**Aim of the task**
Print the text of the records verbatim, starting at the line that contains "Le livre présenté" and ending at the last line of the records, with both included. Omit the pictures.
Dataset extract: Begin
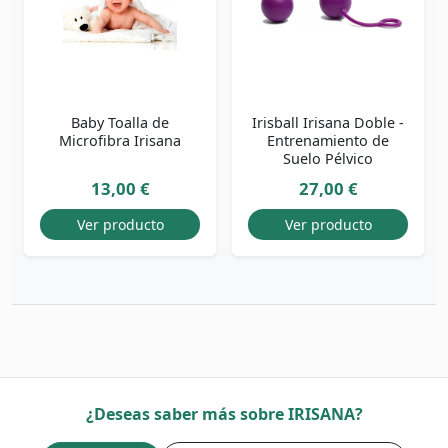
Baby Toalla de
Irisball Irisana Doble -
Microfibra Irisana
Entrenamiento de
Suelo Pélvico
13,00 €
27,00 €
Ver producto
Ver producto
¿Deseas saber más sobre IRISANA?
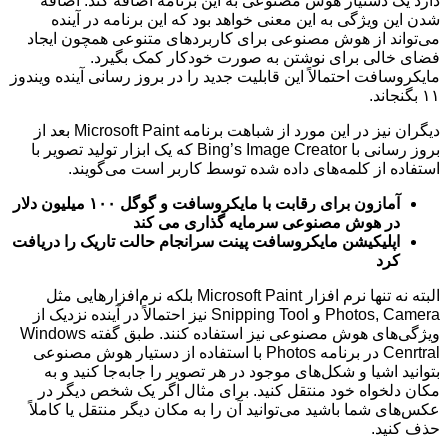
دارد یک دستیار هوش مصنوعی به این برنامه اضافه کند. اضافه
شدن این ویژگی به این معنی خواهد بود که این برنامه در آینده
می‌تواند از هوش مصنوعی برای کاربردهای متنوعی همچون ایجاد
فضای خالی برای نوشتن به صورت خودکار کمک بگیرد.
مایکروسافت احتمالاً این قابلیت جدید را در بروز رسانی آینده ویندوز
۱۱ بگنجاند.
دیگران نیز در این مورد از شباهت برنامه Microsoft Paint بعد از
بروز رسانی با Bing’s Image Creator که یک ابزار تولید تصویر با
استفاده از کلمه‌های داده شده توسط کاربر است می‌گویند.
آمازون برای رقابت با مایکروسافت و گوگل ۱۰۰ میلیون دلار
در هوش مصنوعی سرمایه گذاری می کند
اپلیکیشن مایکروسافت پینت سرانجام حالت تاریک را دریافت
کرد
البته نه تنها نرم افزار Microsoft Paint بلکه نرم‌افزارهایی مثل
Photos, Camera و Snipping Tool نیز احتمالاً در آینده نزدیک از
ویژگی‌های هوش مصنوعی نیز استفاده کنند. طبق گفته Windows
Cenrtral در برنامه Photos با استفاده از دستیار هوش مصنوعی
بتوانید اشیا و شکل‌های موجود در هر تصویر را جابه‌جا کنید و به
مکان دلخواه خود منتقل کنید. برای مثال اگر یک شخص دیگر در
عکس‌های شما باشید می‌توانید آن را به مکان دیگر منتقل یا کاملاً
حذف کنید.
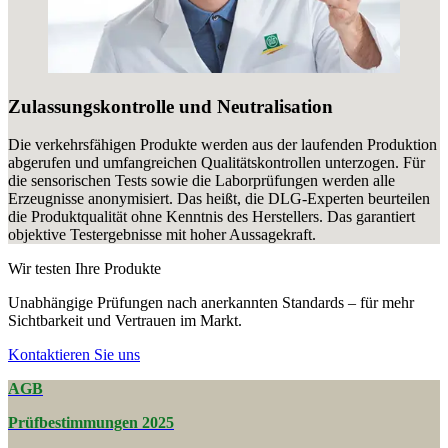
Zulassungskontrolle und Neutralisation
Die verkehrsfähigen Produkte werden aus der laufenden Produktion
abgerufen und umfangreichen Qualitätskontrollen unterzogen. Für
die sensorischen Tests sowie die Laborprüfungen werden alle
Erzeugnisse anonymisiert. Das heißt, die DLG-Experten beurteilen
die Produktqualität ohne Kenntnis des Herstellers. Das garantiert
objektive Testergebnisse mit hoher Aussagekraft.
Wir testen Ihre Produkte
Unabhängige Prüfungen nach anerkannten Standards – für mehr
Sichtbarkeit und Vertrauen im Markt.
Kontaktieren Sie uns
AGB
Prüfbestimmungen 2025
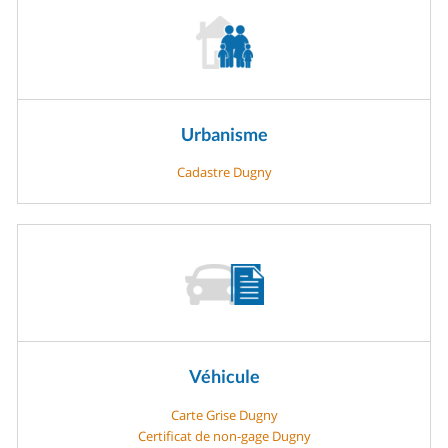
Urbanisme
Cadastre Dugny
Véhicule
Carte Grise Dugny
Certificat de non-gage Dugny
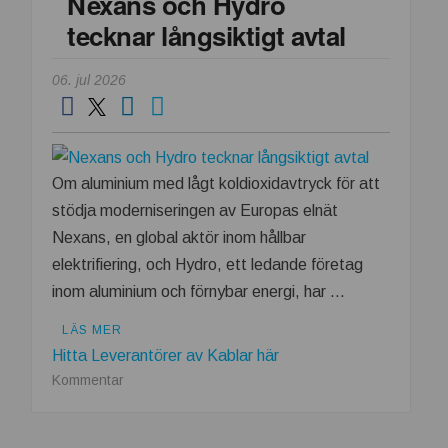
Nexans och Hydro
i
tecknar långsiktigt avtal
kompakt
utförande
06. jul 2026
Om aluminium med lågt koldioxidavtryck för att
stödja moderniseringen av Europas elnät
Nexans, en global aktör inom hållbar
elektrifiering, och Hydro, ett ledande företag
inom aluminium och förnybar energi, har …
LÄS MER
Hitta Leverantörer av Kablar här
om
Kommentar
Nexans
och
Hydro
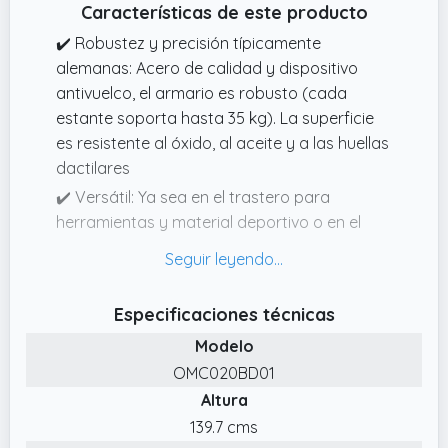
organización de cualquier objeto.
Características de este producto
✔️ Robustez y precisión típicamente
alemanas: Acero de calidad y dispositivo
antivuelco, el armario es robusto (cada
estante soporta hasta 35 kg). La superficie
es resistente al óxido, al aceite y a las huellas
dactilares
✔️ Versátil: Ya sea en el trastero para
herramientas y material deportivo o en el
despacho para documentos y material de
oficina, este armario metálico se adapta a
tus necesidades. Así todo queda bien
Especificaciones técnicas
guardado y siempre al alcance de la mano
Modelo
✔️ Montaje rápido: Gracias a los orificios
OMC020BD01
pretaladrados con precisión y a los
Altura
accesorios ordenados de forma clara, el
armario archivador puede montarse por una
139.7 cms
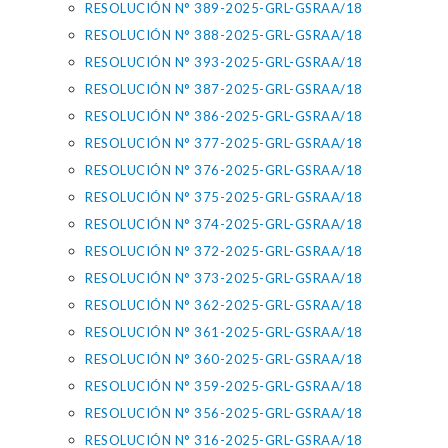
RESOLUCIÓN N° 389-2025-GRL-GSRAA/18
RESOLUCIÓN N° 388-2025-GRL-GSRAA/18
RESOLUCIÓN N° 393-2025-GRL-GSRAA/18
RESOLUCIÓN N° 387-2025-GRL-GSRAA/18
RESOLUCIÓN N° 386-2025-GRL-GSRAA/18
RESOLUCIÓN N° 377-2025-GRL-GSRAA/18
RESOLUCIÓN N° 376-2025-GRL-GSRAA/18
RESOLUCIÓN N° 375-2025-GRL-GSRAA/18
RESOLUCIÓN N° 374-2025-GRL-GSRAA/18
RESOLUCIÓN N° 372-2025-GRL-GSRAA/18
RESOLUCIÓN N° 373-2025-GRL-GSRAA/18
RESOLUCIÓN N° 362-2025-GRL-GSRAA/18
RESOLUCIÓN N° 361-2025-GRL-GSRAA/18
RESOLUCIÓN N° 360-2025-GRL-GSRAA/18
RESOLUCIÓN N° 359-2025-GRL-GSRAA/18
RESOLUCIÓN N° 356-2025-GRL-GSRAA/18
RESOLUCIÓN N° 316-2025-GRL-GSRAA/18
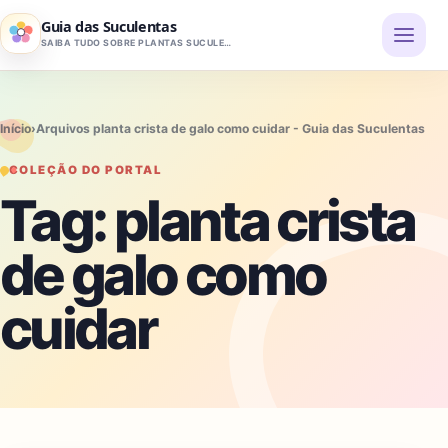
Pular para o conteúdo
Guia das Suculentas
SAIBA TUDO SOBRE PLANTAS SUCULENTAS
Início
›
Arquivos planta crista de galo como cuidar - Guia das Suculentas
COLEÇÃO DO PORTAL
Tag:
planta crista
de galo como
cuidar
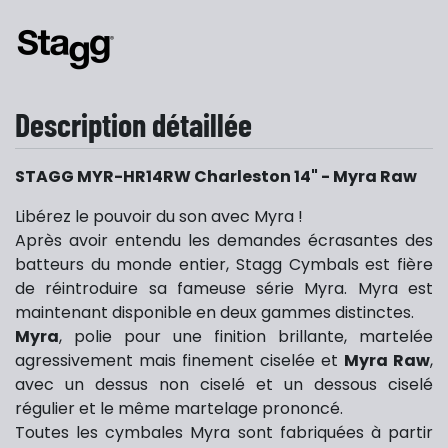
Description détaillée
STAGG MYR-HR14RW Charleston 14" - Myra Raw
Libérez le pouvoir du son avec Myra !
Après avoir entendu les demandes écrasantes des
batteurs du monde entier, Stagg Cymbals est fière
de réintroduire sa fameuse série Myra. Myra est
maintenant disponible en deux gammes distinctes.
Myra
, polie pour une finition brillante, martelée
agressivement mais finement ciselée et
Myra Raw
,
avec un dessus non ciselé et un dessous ciselé
régulier et le même martelage prononcé.
Toutes les cymbales Myra sont fabriquées à partir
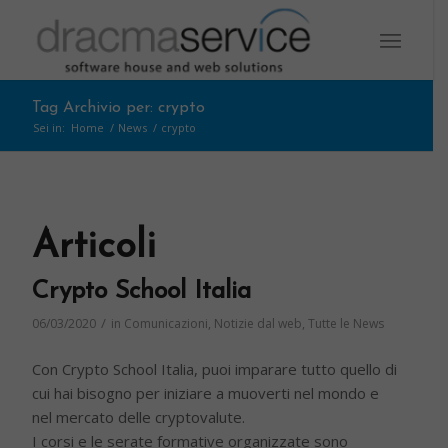
Tag Archivio per: crypto
Sei in:
Home
/
News
/
crypto
Articoli
Crypto School Italia
/
06/03/2020
in
Comunicazioni
,
Notizie dal web
,
Tutte le News
Con Crypto School Italia, puoi imparare tutto quello di
cui hai bisogno per iniziare a muoverti nel mondo e
nel mercato delle cryptovalute.
I corsi e le serate formative organizzate sono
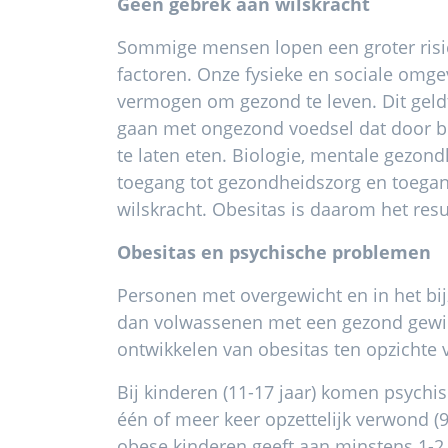
Geen gebrek aan wilskracht
Sommige mensen lopen een groter risi
factoren. Onze fysieke en sociale omg
vermogen om gezond te leven. Dit gel
gaan met ongezond voedsel dat door 
te laten eten. Biologie, mentale gezondh
toegang tot gezondheidszorg en toegang
wilskracht. Obesitas is daarom het res
Obesitas en psychische problemen
Personen met overgewicht en in het bij
dan volwassenen met een gezond gewic
ontwikkelen van obesitas ten opzichte
Bij kinderen (11-17 jaar) komen psychi
één of meer keer opzettelijk verwond 
obese kinderen geeft aan minstens 1-2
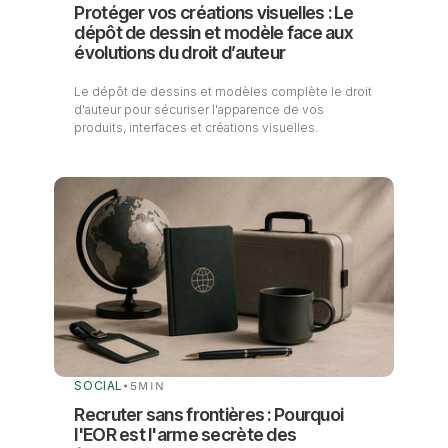
Protéger vos créations visuelles : Le
dépôt de dessin et modèle face aux
évolutions du droit d’auteur
Le dépôt de dessins et modèles complète le droit
d'auteur pour sécuriser l'apparence de vos
produits, interfaces et créations visuelles.
SOCIAL
•
5
MIN
Recruter sans frontières : Pourquoi
l'EOR est l'arme secrète des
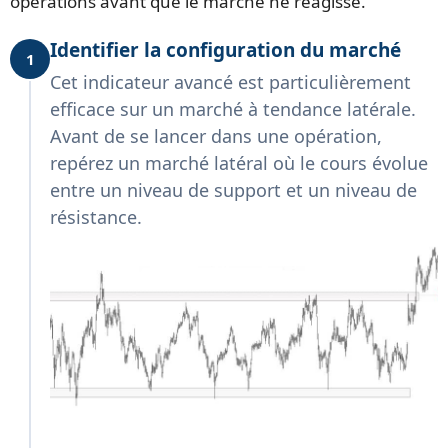
opérations avant que le marché ne réagisse.
Identifier la configuration du marché
1
Cet indicateur avancé est particulièrement
efficace sur un marché à tendance latérale.
Avant de se lancer dans une opération,
repérez un marché latéral où le cours évolue
entre un niveau de support et un niveau de
résistance.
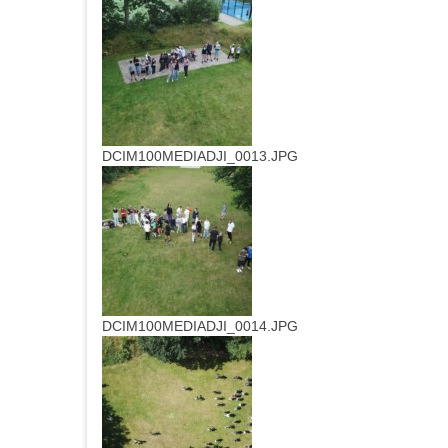
DCIM100MEDIADJI_0013.JPG
DCIM100MEDIADJI_0014.JPG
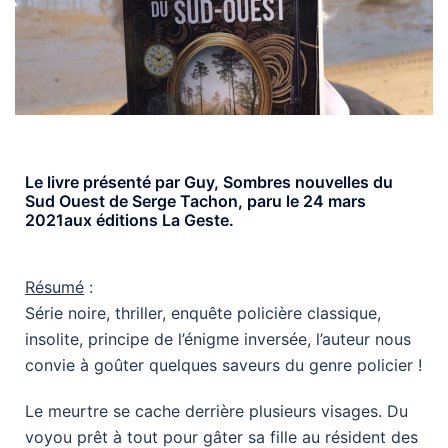
Le livre présenté par Guy, Sombres nouvelles du
Sud Ouest de Serge Tachon, paru le 24 mars
2021aux éditions La Geste.
Résumé
:
Série noire, thriller, enquête policière classique,
insolite, principe de l’énigme inversée, l’auteur nous
convie à goûter quelques saveurs du genre policier !
Le meurtre se cache derrière plusieurs visages. Du
voyou prêt à tout pour gâter sa fille au résident des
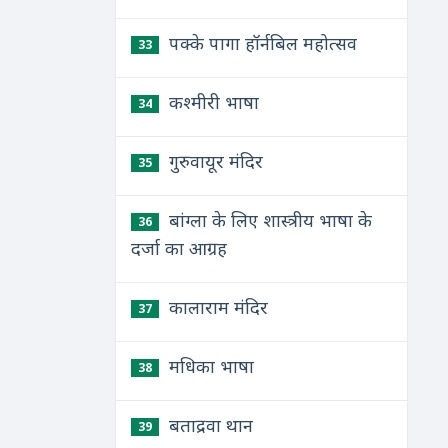
पक्के पागा हॉर्नबिल महोत्सव
33
कश्मीरी भाषा
34
गुरुवायूर मंदिर
35
बांग्ला के लिए शास्त्रीय भाषा के
36
दर्जा का आग्रह
कालाराम मंदिर
37
मधिका भाषा
38
बताद्रवा थान
39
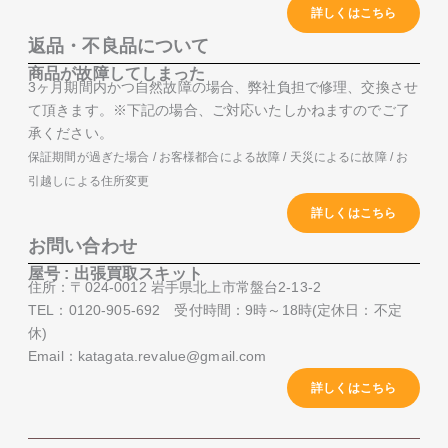
詳しくはこちら
返品・不良品について
商品が故障してしまった
3ヶ月期間内かつ自然故障の場合、弊社負担で修理、交換させ
て頂きます。※下記の場合、ご対応いたしかねますのでご了
承ください。
保証期間が過ぎた場合 / お客様都合による故障 / 天災によるに故障 / お
引越しによる住所変更
詳しくはこちら
お問い合わせ
屋号 : 出張買取スキット
住所：〒024-0012 岩手県北上市常盤台2-13-2
TEL：0120-905-692 受付時間：9時～18時(定休日：不定
休)
Email：katagata.revalue@gmail.com
詳しくはこちら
Dataset extract: End
**Solution**
Le livre présenté par Guy, Sombres nouvelles du
Sud Ouest de Serge Tachon, paru le 24 mars
2021aux éditions La Geste.
Résumé
:
Série noire, thriller, enquête policière classique,
insolite, principe de l’énigme inversée, l’auteur nous
convie à goûter quelques saveurs du genre policier !
Le meurtre se cache derrière plusieurs visages. Du
voyou prêt à tout pour gâter sa fille au résident des
पक्के पागा हॉर्नबिल महोत्सव
33
कश्मीरी भाषा
34
गुरुवायूर मंदिर
35
बांग्ला के लिए शास्त्रीय भाषा के
36
दर्जा का आग्रह
कालाराम मंदिर
37
मधिका भाषा
38
बताद्रवा थान
39
詳しくはこちら
返品・不良品について
商品が故障してしまった
3ヶ月期間内かつ自然故障の場合、弊社負担で修理、交換させ
て頂きます。※下記の場合、ご対応いたしかねますのでご了
承ください。
保証期間が過ぎた場合 / お客様都合による故障 / 天災によるに故障 / お
引越しによる住所変更
詳しくはこちら
お問い合わせ
屋号 : 出張買取スキット
住所：〒024-0012 岩手県北上市常盤台2-13-2
TEL：0120-905-692 受付時間：9時～18時(定休日：不定
休)
Email：katagata.revalue@gmail.com
詳しくはこちら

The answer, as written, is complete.